**What you need to do:** Write out every line of the listing below word for word, in the same order and with nothing changed.

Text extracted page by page

►

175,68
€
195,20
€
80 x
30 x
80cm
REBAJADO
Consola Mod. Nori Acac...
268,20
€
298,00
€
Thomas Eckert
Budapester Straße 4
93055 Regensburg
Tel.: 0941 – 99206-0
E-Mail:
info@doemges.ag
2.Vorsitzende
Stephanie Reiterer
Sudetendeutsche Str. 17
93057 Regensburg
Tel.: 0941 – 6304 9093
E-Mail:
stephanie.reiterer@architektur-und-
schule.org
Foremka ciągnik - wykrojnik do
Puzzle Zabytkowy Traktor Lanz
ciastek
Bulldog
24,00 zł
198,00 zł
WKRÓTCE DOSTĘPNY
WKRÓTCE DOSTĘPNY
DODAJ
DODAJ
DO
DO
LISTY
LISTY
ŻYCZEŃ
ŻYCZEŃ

◄

**Answer space:**
175,68
€
195,20
€
80 x
30 x
80cm
REBAJADO
Consola Mod. Nori Acac...
268,20
€
298,00
€
Thomas Eckert
Budapester Straße 4
93055 Regensburg
Tel.: 0941 – 99206-0
E-Mail:
info@doemges.ag
2.Vorsitzende
Stephanie Reiterer
Sudetendeutsche Str. 17
93057 Regensburg
Tel.: 0941 – 6304 9093
E-Mail:
stephanie.reiterer@architektur-und-
schule.org
Foremka ciągnik - wykrojnik do
Puzzle Zabytkowy Traktor Lanz
ciastek
Bulldog
24,00 zł
198,00 zł
WKRÓTCE DOSTĘPNY
WKRÓTCE DOSTĘPNY
DODAJ
DODAJ
DO
DO
LISTY
LISTY
ŻYCZEŃ
ŻYCZEŃ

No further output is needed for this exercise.